TEXT ->
Showing posts with label high school. Show all posts
Showing posts with label high school. Show all posts

Tuesday, February 20, 2018

That Could Never Happen Here

During my junior year in high school, I started taking college courses, so that after a full day of honors classes and marching band practice, I drove across town to get credit for Intro to Psych and Microeconomics.  It was on that drive, one warm April afternoon, that my Top 40 pop songs were interrupted by breaking news.  Reporters and law enforcement had swarmed to a Colorado high school, responding to shooters inside, murdering their classmates and teachers.  I was perplexed, the same way I would feel on another drive a few years later, listening to the report of airplanes flying into the World Trade Center.  My thoughts were jumbled, trying to make sense of the notion that apparently this happens now.

Denver Rocky Mountain News
People were quick to talk about the WHY, whether the blame lay in bad parenting or violent video games or intense bullying.  It never seemed like much of a mystery to me, with our unformed frontal cortexes and hormonal surges, the anger and loneliness and grandiosity that hid behind our smiles on Picture Day.  The next day, I returned to my high school with a certain amount of fear.  It felt like anyone with access to weapons and a big enough grudge could storm the building and open fire.

I showed up in the school office, where I helped the secretary take attendance and filed paperwork for the vice principal.  We usually talked during the 45 minutes we spent together each day, although in the wake of Columbine, our conversation centered on the tragedy that had taken place on the other side of the country.  Almost 20 years later, I can still remember her words as she looked at me that morning.  "There were BMWs in that parking lot," she said.  As news helicopters had filmed students fleeing the building, her eyes had focused on the makes and models of cars the students had driven to school that morning.  "There are BMWs in our parking lot," she continued.  The peaceful, secure illusion of our affluent suburban town had shattered for her.  If it could happen in Littleton, it could happen here.

I'll admit, I had several years of not following breaking news very closely.  There have been incidents of violence and murder that have flown under my radar.  Yet every school shooting, every child gunned down on a playground or in a classroom, the thought has resurfaced:  that could happen here. Now that my own children are enrolled in our local public school, I watch the enhanced security measures that are put in place each year, the reinforced doors and student dismissal procedures, I hear about the "man with a gun" drill from my 6 year old, and I wonder how truly effective any of it is.  Because THAT COULD HAPPEN HERE, is another lock enough to stop a person with a loaded gun and a mission?

WRITTEN TASK ->
Please translate this sentence from the essay on school shootings into Spanish: "The next day, I returned to my high school with a certain amount of fear."

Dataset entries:
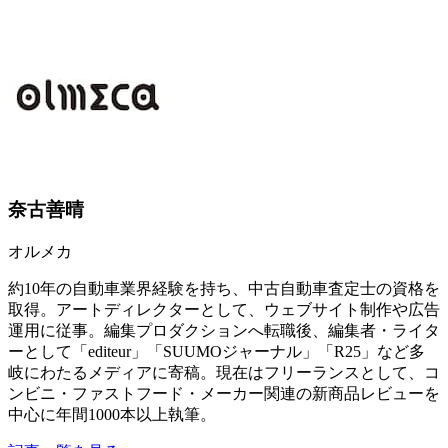
奈古善晴
オルメカ
約10年の自動車業界経験を持ち、中古自動車査定士の資格を
取得。アートディレクターとして、ウェブサイト制作や広告
運用に従事。編集プロダクションへ転職後、編集者・ライタ
ーとして「editeur」「SUUMOジャーナル」「R25」など多
岐にわたるメディアに寄稿。現在はフリーランスとして、コ
ンビニ・ファストフード・メーカー関連の新商品レビューを
中心に年間1000本以上執筆。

SOLUTION ->
Al día siguiente, regresé a mi escuela secundaria con cierto miedo.